Zum Entfernen des Locks einfach den Stream wieder schließen (und ggf. die Datei löschen)...oder die VM austreten, die das Lock hält.


----------



## foobar (16. Mai 2008)

Ich habe sowas auch mal implementiert. Die Anforderung war damals aber auch noch Parameter zu übergeben, um sich einzuloggen etc. Deshalb habe ich einen Socket implementiert, der auf 127.0.0.1 hört und dem man mit Hilfe einer simplen RPC-API Daten übermitteln kann.


----------



## The_S (16. Mai 2008)

Über ne gelockte Datei können die Anwendungen aber nicht mehr miteinander kommunizieren (falls z. B. der zuletzte gestartetn noch Parameter übergeben wurden), was aber das Ziel meiner Anwendung war  .


----------



## EgonOlsen (16. Mai 2008)

Das stimmt natürlich. Aber danach wurde ja auch nicht gefragt... :wink:


----------



## Gast (16. Mai 2008)

Stehe gerade vor einem ähnlichen Problem. Da ich mit Dateien in Java noch nicht gearbeitet habe. Wie prüfe ich denn ob ich die Datei "locken" kann bzw. ob diese bereits gelocked ist?

???
if (lock.isLockable()){

}


----------



## André Uhres (17. Mai 2008)

Vielleicht hilft dies: http://www.java-forum.org/de/viewtopic.php?p=350257#350257


----------



## L-ectron-X (17. Mai 2008)

Der gesamte Thread mit der RMI-Variante: http://www.java-forum.org/de/viewtopic.php?t=36864
Da ist auch eine ServerSocket-Version zu finden.


----------



## Guest (18. Mai 2008)

Hi,

ich will ja nicht merkern, aber irgendwas verstehe ich nicht:
Wieso soll ein Programm mit einer anderen Instanz desselben Programmes auf demselben PC kommunizieren, wenn dieses Programm nur einmal gestartet werden darf?

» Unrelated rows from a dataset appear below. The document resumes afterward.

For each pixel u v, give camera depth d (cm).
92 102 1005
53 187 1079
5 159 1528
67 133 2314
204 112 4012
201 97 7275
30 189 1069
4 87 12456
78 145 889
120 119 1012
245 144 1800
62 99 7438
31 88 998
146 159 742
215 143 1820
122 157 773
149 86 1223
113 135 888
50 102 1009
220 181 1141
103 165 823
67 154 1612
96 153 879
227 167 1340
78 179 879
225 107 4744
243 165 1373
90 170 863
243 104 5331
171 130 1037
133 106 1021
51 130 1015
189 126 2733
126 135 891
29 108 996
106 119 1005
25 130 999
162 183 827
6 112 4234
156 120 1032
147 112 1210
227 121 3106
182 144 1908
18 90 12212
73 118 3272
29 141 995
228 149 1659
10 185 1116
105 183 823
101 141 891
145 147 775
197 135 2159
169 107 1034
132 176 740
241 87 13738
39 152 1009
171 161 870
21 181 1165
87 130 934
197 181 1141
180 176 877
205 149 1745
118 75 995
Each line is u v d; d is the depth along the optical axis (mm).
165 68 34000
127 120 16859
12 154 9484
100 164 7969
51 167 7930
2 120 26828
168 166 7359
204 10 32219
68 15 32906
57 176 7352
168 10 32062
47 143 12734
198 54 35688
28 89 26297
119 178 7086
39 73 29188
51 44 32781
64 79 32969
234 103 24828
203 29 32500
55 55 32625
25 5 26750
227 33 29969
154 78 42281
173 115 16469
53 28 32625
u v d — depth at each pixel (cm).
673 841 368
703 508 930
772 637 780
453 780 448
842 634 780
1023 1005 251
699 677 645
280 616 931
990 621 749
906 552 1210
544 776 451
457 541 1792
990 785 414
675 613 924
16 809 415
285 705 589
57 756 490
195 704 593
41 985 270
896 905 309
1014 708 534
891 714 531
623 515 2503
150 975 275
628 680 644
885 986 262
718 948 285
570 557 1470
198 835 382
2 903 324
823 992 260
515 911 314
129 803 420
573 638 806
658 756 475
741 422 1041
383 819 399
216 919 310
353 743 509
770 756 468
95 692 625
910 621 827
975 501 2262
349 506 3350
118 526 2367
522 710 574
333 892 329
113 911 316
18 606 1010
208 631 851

Das wäre irgendwie ein Monolog... aber die ursprüngliche Anforderung des Frages war dahin gehend, dass das Programm nur einmal gestartet werden darf...

Grüße,
Andy


----------



## Guest (18. Mai 2008)

Ich hab den Thread nur überflogen, aber ich denke das ist so gemeint:
Beim starten des Programms schaust du per RPC nach ob bereits eine Instanz läuft, wenn ja setzt du den Startvorgang nicht fort sondern beendest die neue Instanz.
Auch mit nem Lock könntest du ja nicht verhindern dass das Programm gestartet wird, auch da gehts darum das Programm sofort wieder zu beenden wenn der lock nicht erreicht werden kann.


----------



## Illuvatar (18. Mai 2008)

Anonymous hat gesagt.:
			
		

> Hi,
> 
> ich will ja nicht merkern, aber irgendwas verstehe ich nicht:
> Wieso soll ein Programm mit einer anderen Instanz desselben Programmes auf demselben PC kommunizieren, wenn dieses Programm nur einmal gestartet werden darf? Das wäre irgendwie ein Monolog... aber die ursprüngliche Anforderung des Frages war dahin gehend, dass das Programm nur einmal gestartet werden darf...
> ...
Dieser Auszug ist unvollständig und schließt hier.